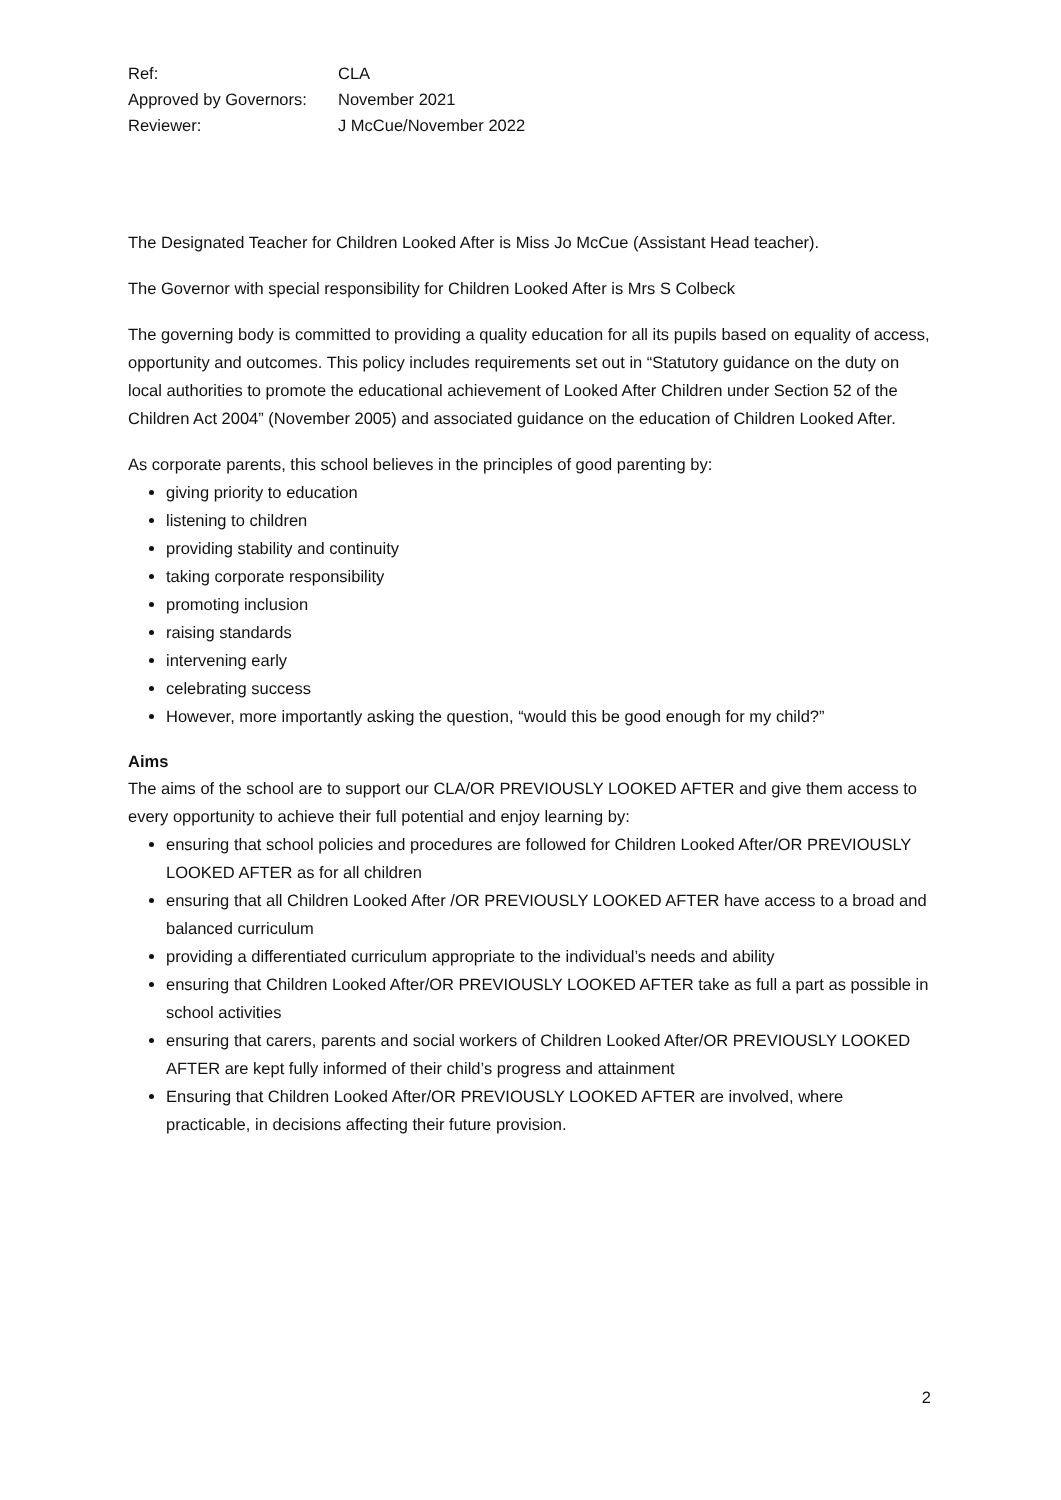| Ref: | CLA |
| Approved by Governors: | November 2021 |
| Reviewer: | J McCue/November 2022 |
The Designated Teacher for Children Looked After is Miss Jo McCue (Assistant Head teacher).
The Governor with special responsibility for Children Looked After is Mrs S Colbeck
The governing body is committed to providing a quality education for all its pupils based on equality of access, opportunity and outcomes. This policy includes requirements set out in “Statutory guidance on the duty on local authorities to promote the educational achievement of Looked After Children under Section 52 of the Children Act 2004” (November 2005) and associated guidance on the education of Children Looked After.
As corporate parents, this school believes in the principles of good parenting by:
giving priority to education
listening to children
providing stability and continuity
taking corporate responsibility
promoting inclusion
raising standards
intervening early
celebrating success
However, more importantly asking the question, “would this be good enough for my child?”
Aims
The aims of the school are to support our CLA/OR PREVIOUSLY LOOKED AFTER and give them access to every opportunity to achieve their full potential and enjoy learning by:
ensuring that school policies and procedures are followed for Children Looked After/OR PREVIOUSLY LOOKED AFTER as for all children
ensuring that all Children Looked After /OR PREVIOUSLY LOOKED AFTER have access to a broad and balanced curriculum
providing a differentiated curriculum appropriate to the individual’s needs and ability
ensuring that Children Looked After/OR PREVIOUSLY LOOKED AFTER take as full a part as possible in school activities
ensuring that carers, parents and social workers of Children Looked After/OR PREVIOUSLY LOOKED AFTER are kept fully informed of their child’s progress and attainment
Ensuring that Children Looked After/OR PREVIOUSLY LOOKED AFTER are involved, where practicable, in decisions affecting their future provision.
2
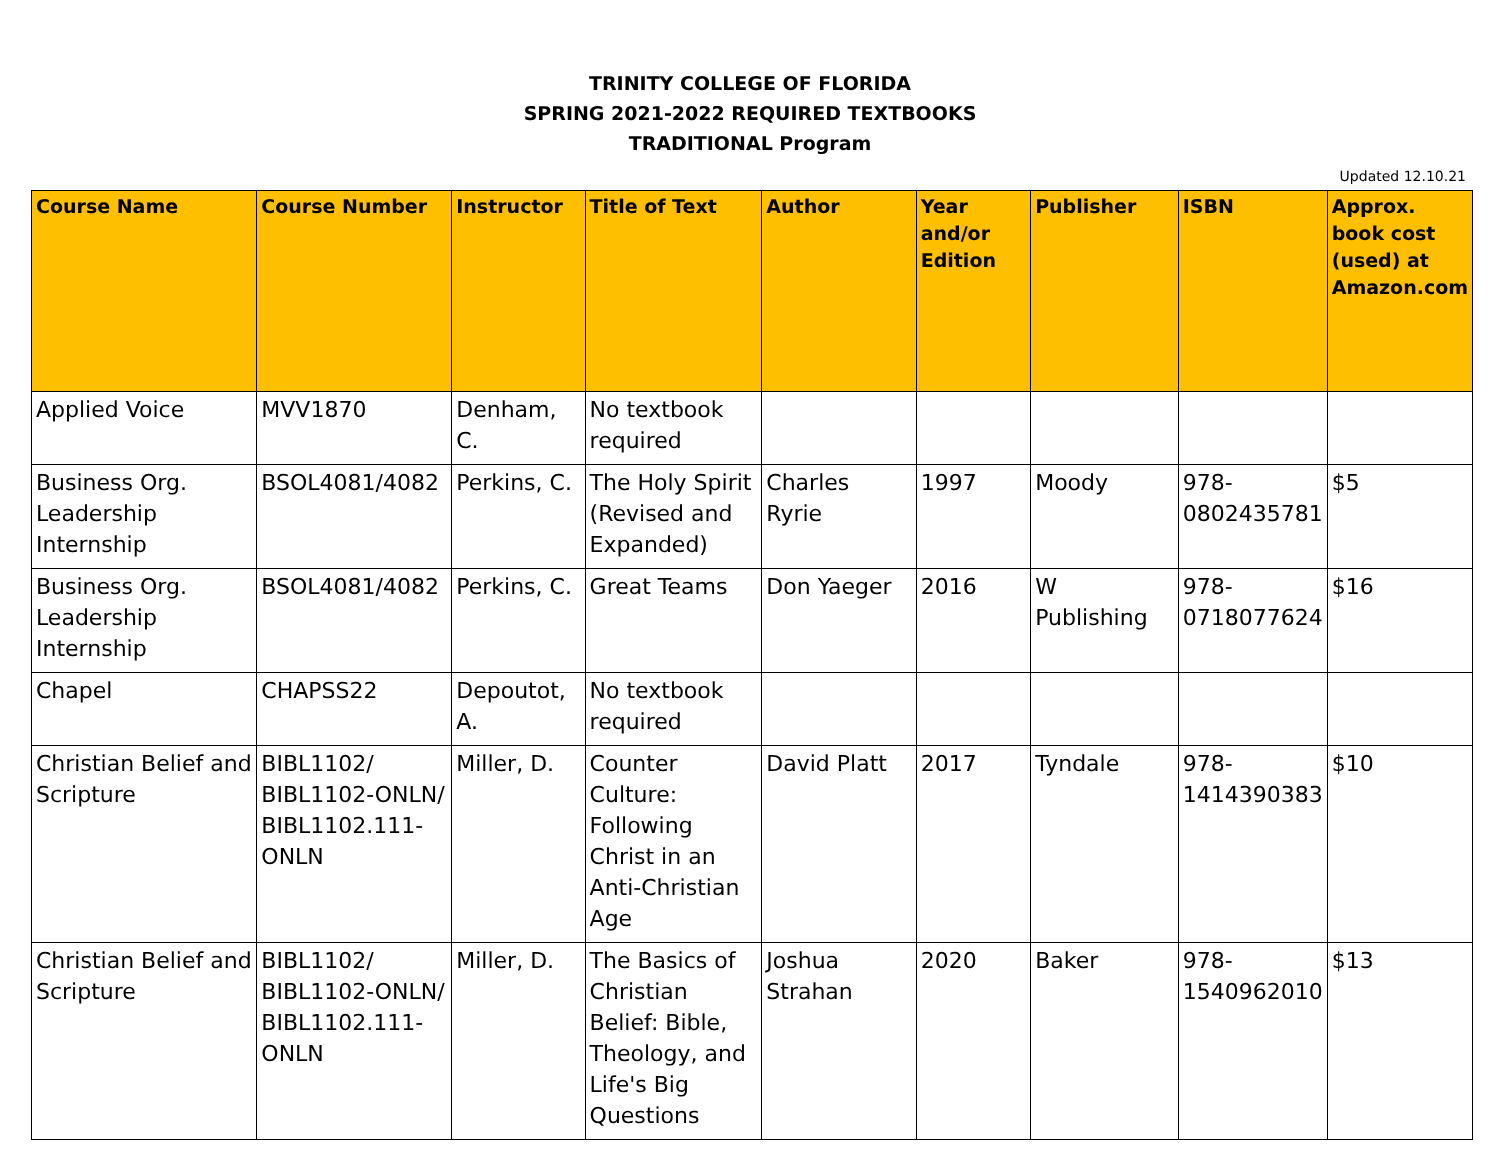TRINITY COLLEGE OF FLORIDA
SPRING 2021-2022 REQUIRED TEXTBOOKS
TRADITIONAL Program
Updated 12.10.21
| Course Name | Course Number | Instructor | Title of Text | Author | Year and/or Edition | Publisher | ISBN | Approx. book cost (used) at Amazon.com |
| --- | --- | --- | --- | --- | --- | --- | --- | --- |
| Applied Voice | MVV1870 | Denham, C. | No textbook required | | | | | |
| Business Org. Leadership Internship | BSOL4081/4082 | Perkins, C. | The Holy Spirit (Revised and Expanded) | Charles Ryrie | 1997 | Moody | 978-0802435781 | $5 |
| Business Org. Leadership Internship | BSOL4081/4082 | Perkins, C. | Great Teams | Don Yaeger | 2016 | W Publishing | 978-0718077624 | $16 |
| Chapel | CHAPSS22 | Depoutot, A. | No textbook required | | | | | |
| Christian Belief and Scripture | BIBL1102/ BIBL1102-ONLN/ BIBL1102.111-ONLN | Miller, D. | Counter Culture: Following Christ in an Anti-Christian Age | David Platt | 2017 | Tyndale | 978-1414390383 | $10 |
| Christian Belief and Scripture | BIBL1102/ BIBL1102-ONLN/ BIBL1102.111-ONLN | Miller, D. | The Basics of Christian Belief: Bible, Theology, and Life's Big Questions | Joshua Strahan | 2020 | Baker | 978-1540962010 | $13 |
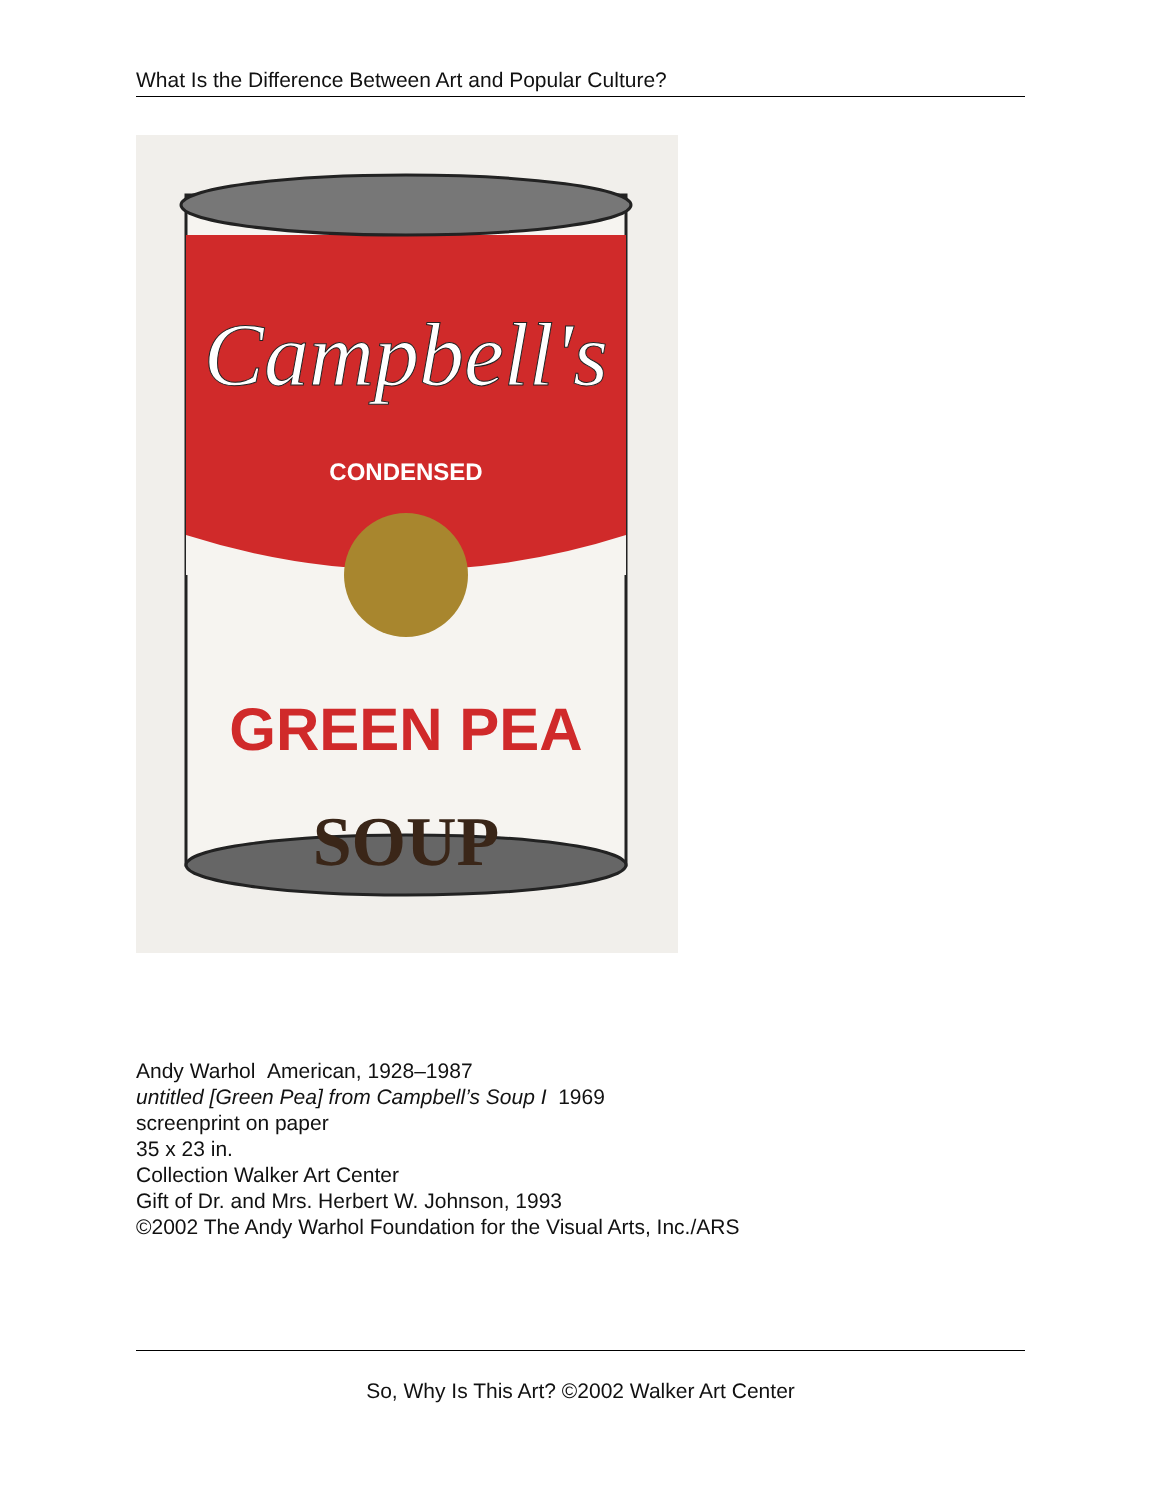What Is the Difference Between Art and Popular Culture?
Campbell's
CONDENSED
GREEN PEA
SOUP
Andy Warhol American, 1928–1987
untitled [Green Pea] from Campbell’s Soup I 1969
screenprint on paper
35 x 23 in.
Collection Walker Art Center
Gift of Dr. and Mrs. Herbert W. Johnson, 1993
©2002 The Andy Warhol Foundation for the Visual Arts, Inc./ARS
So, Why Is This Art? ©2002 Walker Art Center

──────────────────────────────

Work request
Here the job is to print the data above exactly, except for any pictures.

Task response
| Ref: | CLA |
| Approved by Governors: | November 2021 |
| Reviewer: | J McCue/November 2022 |
The Designated Teacher for Children Looked After is Miss Jo McCue (Assistant Head teacher).
The Governor with special responsibility for Children Looked After is Mrs S Colbeck
The governing body is committed to providing a quality education for all its pupils based on equality of access, opportunity and outcomes. This policy includes requirements set out in “Statutory guidance on the duty on local authorities to promote the educational achievement of Looked After Children under Section 52 of the Children Act 2004” (November 2005) and associated guidance on the education of Children Looked After.
As corporate parents, this school believes in the principles of good parenting by:
giving priority to education
listening to children
providing stability and continuity
taking corporate responsibility
promoting inclusion
raising standards
intervening early
celebrating success
However, more importantly asking the question, “would this be good enough for my child?”
Aims
The aims of the school are to support our CLA/OR PREVIOUSLY LOOKED AFTER and give them access to every opportunity to achieve their full potential and enjoy learning by:
ensuring that school policies and procedures are followed for Children Looked After/OR PREVIOUSLY LOOKED AFTER as for all children
ensuring that all Children Looked After /OR PREVIOUSLY LOOKED AFTER have access to a broad and balanced curriculum
providing a differentiated curriculum appropriate to the individual’s needs and ability
ensuring that Children Looked After/OR PREVIOUSLY LOOKED AFTER take as full a part as possible in school activities
ensuring that carers, parents and social workers of Children Looked After/OR PREVIOUSLY LOOKED AFTER are kept fully informed of their child’s progress and attainment
Ensuring that Children Looked After/OR PREVIOUSLY LOOKED AFTER are involved, where practicable, in decisions affecting their future provision.
2
TRINITY COLLEGE OF FLORIDA
SPRING 2021-2022 REQUIRED TEXTBOOKS
TRADITIONAL Program
Updated 12.10.21
| Course Name | Course Number | Instructor | Title of Text | Author | Year and/or Edition | Publisher | ISBN | Approx. book cost (used) at Amazon.com |
| --- | --- | --- | --- | --- | --- | --- | --- | --- |
| Applied Voice | MVV1870 | Denham, C. | No textbook required | | | | | |
| Business Org. Leadership Internship | BSOL4081/4082 | Perkins, C. | The Holy Spirit (Revised and Expanded) | Charles Ryrie | 1997 | Moody | 978-0802435781 | $5 |
| Business Org. Leadership Internship | BSOL4081/4082 | Perkins, C. | Great Teams | Don Yaeger | 2016 | W Publishing | 978-0718077624 | $16 |
| Chapel | CHAPSS22 | Depoutot, A. | No textbook required | | | | | |
| Christian Belief and Scripture | BIBL1102/ BIBL1102-ONLN/ BIBL1102.111-ONLN | Miller, D. | Counter Culture: Following Christ in an Anti-Christian Age | David Platt | 2017 | Tyndale | 978-1414390383 | $10 |
| Christian Belief and Scripture | BIBL1102/ BIBL1102-ONLN/ BIBL1102.111-ONLN | Miller, D. | The Basics of Christian Belief: Bible, Theology, and Life's Big Questions | Joshua Strahan | 2020 | Baker | 978-1540962010 | $13 |
What Is the Difference Between Art and Popular Culture?
Campbell's
CONDENSED
GREEN PEA
SOUP
Andy Warhol American, 1928–1987
untitled [Green Pea] from Campbell’s Soup I 1969
screenprint on paper
35 x 23 in.
Collection Walker Art Center
Gift of Dr. and Mrs. Herbert W. Johnson, 1993
©2002 The Andy Warhol Foundation for the Visual Arts, Inc./ARS
So, Why Is This Art? ©2002 Walker Art Center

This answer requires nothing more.